• Instructions for the task: Please turn the text of the entries below into one numbered list, one line per item, with blank lines skipped and the pictures left out.

• Exercise data:
╔══
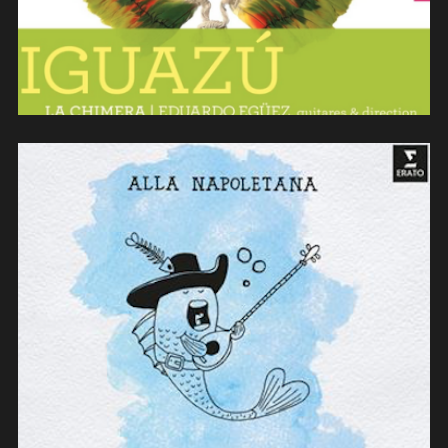
« Alla napoletana » L’Arpeggiata-
Christina Pluhar (2021)
(contrebasse)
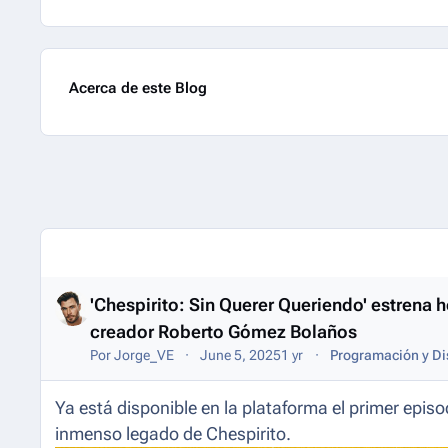
Acerca de este Blog
Entries in this blog
'Chespirito: Sin Querer Queriendo' estrena h
creador Roberto Gómez Bolaños
Por
Jorge_VE
June 5, 2025
1 yr
Programación y Di
Ya está disponible en la plataforma el primer episo
inmenso legado de Chespirito.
╚══
• Answer below:
1. « Alla napoletana » L’Arpeggiata-
2. Christina Pluhar (2021)
3. (contrebasse)
4. Acerca de este Blog
5. Entries in this blog
6. 'Chespirito: Sin Querer Queriendo' estrena h
7. creador Roberto Gómez Bolaños
8. Por
9. Jorge_VE
10. June 5, 2025
11. 1 yr
12. Programación y Di
13. Ya está disponible en la plataforma el primer episo
14. inmenso legado de Chespirito.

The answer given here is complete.